On The Liberties of Historical Fiction…

Over the weekend I had a conversation with a friend, sharing with her my latest and rather impulsive choice of novel to read. I also shared with her some of my reservations on reading this particular novel. The first is that often writers take liberties on characterising historical figures. Writers give them a voice, agency and motivation – a lot of which of course are imagined. To some extent, I am willing to gloss this over if the writer shows through his or her work evidence of research to capture the zeitgeist of the period, the way certain period dramas are able to do so for the television or the big screen.

My reservation on reading this novel stems from the concern, or even fear that Sufis of the past (whether great or insignificant in the blot of history) will be depicted through the lens of today, that in writing for a modern audience, will indeed pander to the sensibilities and desires of modern times in order for them to relate to the past. Think of all the inspirational Instagram posts quoting Rumi on love and life – almost completely devoid of its original Islamic contexts.
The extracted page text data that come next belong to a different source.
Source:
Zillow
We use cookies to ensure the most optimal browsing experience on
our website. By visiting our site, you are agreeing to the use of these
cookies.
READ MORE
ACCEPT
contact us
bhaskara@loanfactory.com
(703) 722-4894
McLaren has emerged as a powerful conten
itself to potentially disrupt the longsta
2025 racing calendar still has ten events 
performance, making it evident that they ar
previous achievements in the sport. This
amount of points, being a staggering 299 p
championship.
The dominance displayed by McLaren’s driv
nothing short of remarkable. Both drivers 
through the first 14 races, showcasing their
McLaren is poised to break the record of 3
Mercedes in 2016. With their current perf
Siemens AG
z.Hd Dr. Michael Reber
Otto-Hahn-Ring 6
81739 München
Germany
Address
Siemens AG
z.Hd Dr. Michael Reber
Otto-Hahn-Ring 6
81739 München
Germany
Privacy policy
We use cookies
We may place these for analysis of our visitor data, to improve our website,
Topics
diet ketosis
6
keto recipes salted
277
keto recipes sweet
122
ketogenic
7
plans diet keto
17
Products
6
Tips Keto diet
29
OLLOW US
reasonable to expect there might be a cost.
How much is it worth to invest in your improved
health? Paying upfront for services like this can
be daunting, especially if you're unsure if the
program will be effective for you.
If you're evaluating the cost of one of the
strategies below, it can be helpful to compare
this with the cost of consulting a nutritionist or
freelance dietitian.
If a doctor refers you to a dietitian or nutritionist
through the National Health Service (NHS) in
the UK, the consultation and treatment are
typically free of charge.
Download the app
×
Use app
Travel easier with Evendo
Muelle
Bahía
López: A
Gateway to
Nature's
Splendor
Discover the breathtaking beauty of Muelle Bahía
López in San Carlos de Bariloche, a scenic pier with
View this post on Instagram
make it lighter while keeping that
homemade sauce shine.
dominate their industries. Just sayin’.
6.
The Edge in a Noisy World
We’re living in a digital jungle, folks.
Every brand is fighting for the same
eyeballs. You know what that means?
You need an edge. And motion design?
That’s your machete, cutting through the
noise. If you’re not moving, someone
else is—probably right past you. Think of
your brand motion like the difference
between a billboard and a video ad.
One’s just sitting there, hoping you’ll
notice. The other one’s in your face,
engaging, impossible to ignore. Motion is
Having read 75 pages of the novel thus far (an achievement in itself) I am afraid my hunch was correct. In the early part of the novel where I’m at, the great Sufi, Shams Tabrizi seems impetuous in his quest to find his spiritual companion – almost as impetuous as the teenage daughter of the protagonist who had declared to her parents her decision to get married to the love of her life who she met some eight months before.

Other than that, the novel reads smoothly once you overcome the multiple narrators and the constant switching between past and present. I don’t feel like I’m invested in the novel as yet, but it hasn’t proven to be a bore either. Reading it over sips of latte seems to do the trick. I think I’m enjoying the set-up (reading over coffee) more than the novel itself.